Excellent, Niki =D> 

Cheers :wink: 

Paul


----------



## gidon (5 Sep 2007)

Very clever - nice one Niki!
Cheers
Gidon


----------



## Niki (5 Sep 2007)

Thank you Paul and Gidon

Paul
"Good" is ok for me...I've never been "Excellent" at school...  

Regards
niki


----------



## NeilO (5 Sep 2007)

Another good one Niki,

Maybe you SHOULD write a book,your Jigs always seem easier to put together, and use basic workshop bits and pieces......

all hail our resident Jig Meister,Niki....


----------



## Niki (5 Sep 2007)

Thank you Neil

Book???....only when I get old and not be able to go to the garage...

Of course my jigs looks easier and made of basic materials....come to Poland and see what we have here...nothing (and that's a lot), I cannot find even a T-track...

We have here only the machines but there is no kind of, woodworking supplies like you have in UK.
The woodworking hobby is still not so popular here and, if no demand...no offer...

Regards
niki


----------



## brianhabby (5 Sep 2007)

Niki":3ghbhty9 said:


> ...I've never been "Excellent" at school...



Well Niki you might not have been excellent at school but you are here.

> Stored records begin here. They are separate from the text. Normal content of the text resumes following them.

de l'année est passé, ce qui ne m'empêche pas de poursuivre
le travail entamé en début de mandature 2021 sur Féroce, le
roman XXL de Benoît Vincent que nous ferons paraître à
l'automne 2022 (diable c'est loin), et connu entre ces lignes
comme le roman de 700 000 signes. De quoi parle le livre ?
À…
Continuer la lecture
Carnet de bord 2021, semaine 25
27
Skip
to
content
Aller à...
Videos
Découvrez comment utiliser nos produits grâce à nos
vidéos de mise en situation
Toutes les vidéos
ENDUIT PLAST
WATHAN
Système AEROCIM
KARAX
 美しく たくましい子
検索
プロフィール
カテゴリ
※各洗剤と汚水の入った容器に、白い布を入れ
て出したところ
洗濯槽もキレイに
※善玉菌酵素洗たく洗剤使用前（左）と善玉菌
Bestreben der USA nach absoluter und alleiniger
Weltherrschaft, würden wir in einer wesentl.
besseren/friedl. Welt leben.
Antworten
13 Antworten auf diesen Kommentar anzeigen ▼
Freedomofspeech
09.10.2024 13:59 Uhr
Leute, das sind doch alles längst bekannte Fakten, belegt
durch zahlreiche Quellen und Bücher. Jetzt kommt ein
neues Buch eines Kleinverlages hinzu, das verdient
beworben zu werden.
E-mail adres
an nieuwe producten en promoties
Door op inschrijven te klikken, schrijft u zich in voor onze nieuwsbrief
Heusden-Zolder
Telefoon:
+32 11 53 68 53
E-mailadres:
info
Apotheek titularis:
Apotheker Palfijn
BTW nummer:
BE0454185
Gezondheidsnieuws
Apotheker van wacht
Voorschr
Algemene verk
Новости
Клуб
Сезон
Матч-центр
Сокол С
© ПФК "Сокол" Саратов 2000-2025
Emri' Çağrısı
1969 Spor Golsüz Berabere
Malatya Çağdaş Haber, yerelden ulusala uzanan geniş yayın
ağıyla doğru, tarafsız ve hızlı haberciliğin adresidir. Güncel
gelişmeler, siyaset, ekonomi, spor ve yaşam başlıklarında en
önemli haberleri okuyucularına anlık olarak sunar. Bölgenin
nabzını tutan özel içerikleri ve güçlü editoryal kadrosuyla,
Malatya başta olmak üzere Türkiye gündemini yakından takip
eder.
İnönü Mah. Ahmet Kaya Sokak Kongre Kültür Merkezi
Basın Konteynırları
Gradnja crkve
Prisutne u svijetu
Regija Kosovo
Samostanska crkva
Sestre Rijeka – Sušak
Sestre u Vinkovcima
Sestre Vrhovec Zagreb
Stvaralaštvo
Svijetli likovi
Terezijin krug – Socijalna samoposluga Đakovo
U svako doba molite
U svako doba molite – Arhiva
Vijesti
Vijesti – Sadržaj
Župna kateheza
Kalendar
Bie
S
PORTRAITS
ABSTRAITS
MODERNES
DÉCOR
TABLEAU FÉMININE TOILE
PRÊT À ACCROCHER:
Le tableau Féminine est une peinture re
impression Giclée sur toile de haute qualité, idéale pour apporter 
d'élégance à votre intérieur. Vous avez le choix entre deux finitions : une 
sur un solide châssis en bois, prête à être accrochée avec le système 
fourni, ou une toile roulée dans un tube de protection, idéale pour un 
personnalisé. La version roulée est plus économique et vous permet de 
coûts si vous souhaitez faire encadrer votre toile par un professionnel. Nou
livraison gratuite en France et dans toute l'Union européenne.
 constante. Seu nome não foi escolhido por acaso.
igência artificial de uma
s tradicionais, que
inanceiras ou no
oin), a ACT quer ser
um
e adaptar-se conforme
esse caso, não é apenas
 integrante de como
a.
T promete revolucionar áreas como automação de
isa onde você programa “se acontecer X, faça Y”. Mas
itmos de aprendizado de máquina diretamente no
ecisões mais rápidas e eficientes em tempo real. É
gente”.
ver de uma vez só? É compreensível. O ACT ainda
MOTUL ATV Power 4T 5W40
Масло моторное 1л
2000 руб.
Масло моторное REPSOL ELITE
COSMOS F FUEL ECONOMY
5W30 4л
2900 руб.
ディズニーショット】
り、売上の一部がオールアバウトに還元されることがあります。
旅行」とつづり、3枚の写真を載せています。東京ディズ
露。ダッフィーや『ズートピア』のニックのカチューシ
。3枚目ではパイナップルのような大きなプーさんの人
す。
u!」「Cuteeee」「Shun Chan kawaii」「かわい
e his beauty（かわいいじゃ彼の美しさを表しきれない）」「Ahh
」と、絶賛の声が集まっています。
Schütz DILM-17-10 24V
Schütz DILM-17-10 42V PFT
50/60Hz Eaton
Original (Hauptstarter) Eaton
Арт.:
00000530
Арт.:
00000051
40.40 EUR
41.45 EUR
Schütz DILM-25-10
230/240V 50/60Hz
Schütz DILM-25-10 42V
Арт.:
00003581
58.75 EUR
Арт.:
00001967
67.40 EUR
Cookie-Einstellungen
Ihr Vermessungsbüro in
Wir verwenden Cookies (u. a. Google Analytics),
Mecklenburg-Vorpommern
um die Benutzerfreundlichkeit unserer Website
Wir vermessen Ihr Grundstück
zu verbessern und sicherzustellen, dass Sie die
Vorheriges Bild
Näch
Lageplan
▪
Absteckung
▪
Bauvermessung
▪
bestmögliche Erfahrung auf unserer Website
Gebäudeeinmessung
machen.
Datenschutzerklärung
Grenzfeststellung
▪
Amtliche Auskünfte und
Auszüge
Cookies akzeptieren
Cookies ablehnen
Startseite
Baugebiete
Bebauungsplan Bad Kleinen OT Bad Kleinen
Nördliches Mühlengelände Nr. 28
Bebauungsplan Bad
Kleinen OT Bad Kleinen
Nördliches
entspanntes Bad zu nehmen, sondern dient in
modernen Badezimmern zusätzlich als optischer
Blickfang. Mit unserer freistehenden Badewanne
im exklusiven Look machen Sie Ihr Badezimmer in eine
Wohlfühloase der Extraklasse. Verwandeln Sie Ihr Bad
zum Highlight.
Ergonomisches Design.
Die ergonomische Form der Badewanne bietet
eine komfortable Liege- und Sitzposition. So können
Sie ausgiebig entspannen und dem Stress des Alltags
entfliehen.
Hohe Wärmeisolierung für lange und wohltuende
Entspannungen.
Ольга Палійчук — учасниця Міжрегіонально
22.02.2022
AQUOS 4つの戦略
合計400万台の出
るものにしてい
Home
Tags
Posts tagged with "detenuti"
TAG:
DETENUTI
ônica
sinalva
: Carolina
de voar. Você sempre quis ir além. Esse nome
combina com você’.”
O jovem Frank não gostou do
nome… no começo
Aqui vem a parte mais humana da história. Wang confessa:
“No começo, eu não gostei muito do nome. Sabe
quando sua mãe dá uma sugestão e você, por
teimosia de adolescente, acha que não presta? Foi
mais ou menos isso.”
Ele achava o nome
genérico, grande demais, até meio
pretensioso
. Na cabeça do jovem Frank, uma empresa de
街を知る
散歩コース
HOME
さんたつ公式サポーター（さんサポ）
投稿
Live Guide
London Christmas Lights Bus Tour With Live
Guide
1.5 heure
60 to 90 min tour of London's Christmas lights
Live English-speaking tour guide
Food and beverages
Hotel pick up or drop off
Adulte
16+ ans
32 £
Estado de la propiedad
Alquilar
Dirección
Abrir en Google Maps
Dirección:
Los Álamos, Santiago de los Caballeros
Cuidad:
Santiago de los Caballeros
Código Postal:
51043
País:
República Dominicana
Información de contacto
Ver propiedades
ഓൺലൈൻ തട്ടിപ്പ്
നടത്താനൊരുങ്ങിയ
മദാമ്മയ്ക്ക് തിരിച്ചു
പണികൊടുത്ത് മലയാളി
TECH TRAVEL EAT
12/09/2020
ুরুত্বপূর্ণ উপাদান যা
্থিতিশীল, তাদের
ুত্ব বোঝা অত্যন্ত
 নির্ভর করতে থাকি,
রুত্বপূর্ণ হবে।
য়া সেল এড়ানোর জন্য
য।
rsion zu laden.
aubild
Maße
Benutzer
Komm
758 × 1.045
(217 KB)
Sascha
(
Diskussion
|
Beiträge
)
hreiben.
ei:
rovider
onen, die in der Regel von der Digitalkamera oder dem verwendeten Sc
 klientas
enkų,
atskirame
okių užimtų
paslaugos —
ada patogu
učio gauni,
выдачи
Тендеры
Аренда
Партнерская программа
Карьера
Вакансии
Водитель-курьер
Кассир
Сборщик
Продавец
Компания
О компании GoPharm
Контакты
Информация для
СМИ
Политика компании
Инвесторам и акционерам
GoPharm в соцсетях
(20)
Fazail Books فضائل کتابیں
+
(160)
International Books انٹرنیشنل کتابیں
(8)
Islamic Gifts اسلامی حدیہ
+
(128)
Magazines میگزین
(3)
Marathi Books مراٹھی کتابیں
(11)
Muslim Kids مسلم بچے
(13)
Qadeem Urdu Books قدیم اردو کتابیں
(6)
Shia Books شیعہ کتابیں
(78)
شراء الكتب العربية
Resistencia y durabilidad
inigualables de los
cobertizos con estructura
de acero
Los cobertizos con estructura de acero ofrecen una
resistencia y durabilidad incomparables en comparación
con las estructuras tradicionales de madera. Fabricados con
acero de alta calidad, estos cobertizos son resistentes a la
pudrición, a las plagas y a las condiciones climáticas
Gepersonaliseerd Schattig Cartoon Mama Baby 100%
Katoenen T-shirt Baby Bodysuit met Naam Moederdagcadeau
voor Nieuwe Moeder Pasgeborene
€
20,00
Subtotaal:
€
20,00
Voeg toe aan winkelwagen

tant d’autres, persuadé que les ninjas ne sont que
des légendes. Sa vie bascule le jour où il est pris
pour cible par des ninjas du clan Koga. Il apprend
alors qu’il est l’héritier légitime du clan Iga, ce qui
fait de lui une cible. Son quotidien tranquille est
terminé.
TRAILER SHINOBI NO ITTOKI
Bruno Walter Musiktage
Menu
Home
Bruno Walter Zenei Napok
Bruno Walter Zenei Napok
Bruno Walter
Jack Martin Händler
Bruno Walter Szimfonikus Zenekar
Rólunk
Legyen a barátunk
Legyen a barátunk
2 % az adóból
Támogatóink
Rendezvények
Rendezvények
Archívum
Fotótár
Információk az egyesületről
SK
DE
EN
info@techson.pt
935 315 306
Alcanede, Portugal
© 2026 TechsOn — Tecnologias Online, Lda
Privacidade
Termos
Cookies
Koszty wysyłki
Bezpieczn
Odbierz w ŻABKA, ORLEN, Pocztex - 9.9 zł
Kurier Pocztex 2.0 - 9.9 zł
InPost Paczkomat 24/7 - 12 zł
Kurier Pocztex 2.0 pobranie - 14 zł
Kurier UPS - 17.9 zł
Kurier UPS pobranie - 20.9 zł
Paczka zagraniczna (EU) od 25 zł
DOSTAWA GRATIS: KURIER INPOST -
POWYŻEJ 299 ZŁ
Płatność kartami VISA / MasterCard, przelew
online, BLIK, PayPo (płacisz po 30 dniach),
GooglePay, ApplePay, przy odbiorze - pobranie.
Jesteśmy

I think everyone looks forward to your excellent posts and this one is no exception, simple but very positive holding for small pieces.

Well done

regards

Brian


----------



## Niki (6 Sep 2007)

Thank you so much Brian

Actually, I was not even "good" at school...you can see my spelling mistakes  
When I type the text on the pictures, I don't have my "friend"...the spelling checker  

Regards
niki


----------



## keithhickson (6 Sep 2007)

The pictures of the jigs you make are excellent brilliant even, 8) I know I'm speaking as a novice  but some of the other popular jig designs are so complicated, and require so many different things to make them that I don't even try. Yours however are made of basic materials that we can obtain cheaply, if we don't already have them. Don't worry about your spelling I'd imagine your English is 100 times better than most of us know Polish :lol:


----------



## Niki (6 Sep 2007)

Thank you Keithhickson

My Polish is also very bad... :lol: 

As I replied before, the resources here are very poor and as they say in the Israeli army "That's what you have and with this, you have to win"...

Oh, and even with my 13 years in the hobby, I still find some of the popular jigs too complicated for me...  

Regards
niki


----------



## barkwindjammer (14 Jan 2010)

Gin dobre, I am a complete novice to woodworking, its been a notion since I was a wee boy to 'make stuff' from wood, I'm now 42 and just starting out, reading your stuff Niki makes me weep, I never had the money to buy tools and gadgets for all these years, and now I realise that its been a lot of time wasted-when all along I've been blind to 'ingenuity'-mans greatest gift, keep rolling Niki, your a star !


----------



## TEO (16 Jan 2010)

Nice one Niki, it's always good to see an intelligent and simple piece of design.


----------



## Digit (22 Jan 2010)

Shalom! Great one Niki! L and LL, in England they seem to be pronounced the same, here in Wales it's very different, and I wouldn't even attempt to try and write the pronunciations! 

Roy.


----------



## Tenko (22 Jan 2010)

Roy,

Having visited Wales 7 or 8 times in the last 10yrs I'm getting to grips with that :roll: 

Mick.


----------



## Digit (22 Jan 2010)

Me too Mick, but how the Devil do you describe to some one how to pronounce 'Y' 'FF' 'F' 'D' and 'DD'? :lol: 

Roy.


----------



## Cicero (9 Feb 2010)

Thanks indeed Nicki.

Pity Lek didn't manage to bring Poland into the 21st century.

Communism has a lot to answer for.


----------



## jayman (14 Feb 2010)

nice one bud good pics


----------



## JoinerySolutions (9 Mar 2010)

Digit":36af7cs8 said:


> Me too Mick, but how the Devil do you describe to some one how to pronounce 'Y' 'FF' 'F' 'D' and 'DD'? :lol:
> 
> Roy.



Shout louder! Just like some Brits do on holiday in foreign climes :lol: :lol: :lol:


----------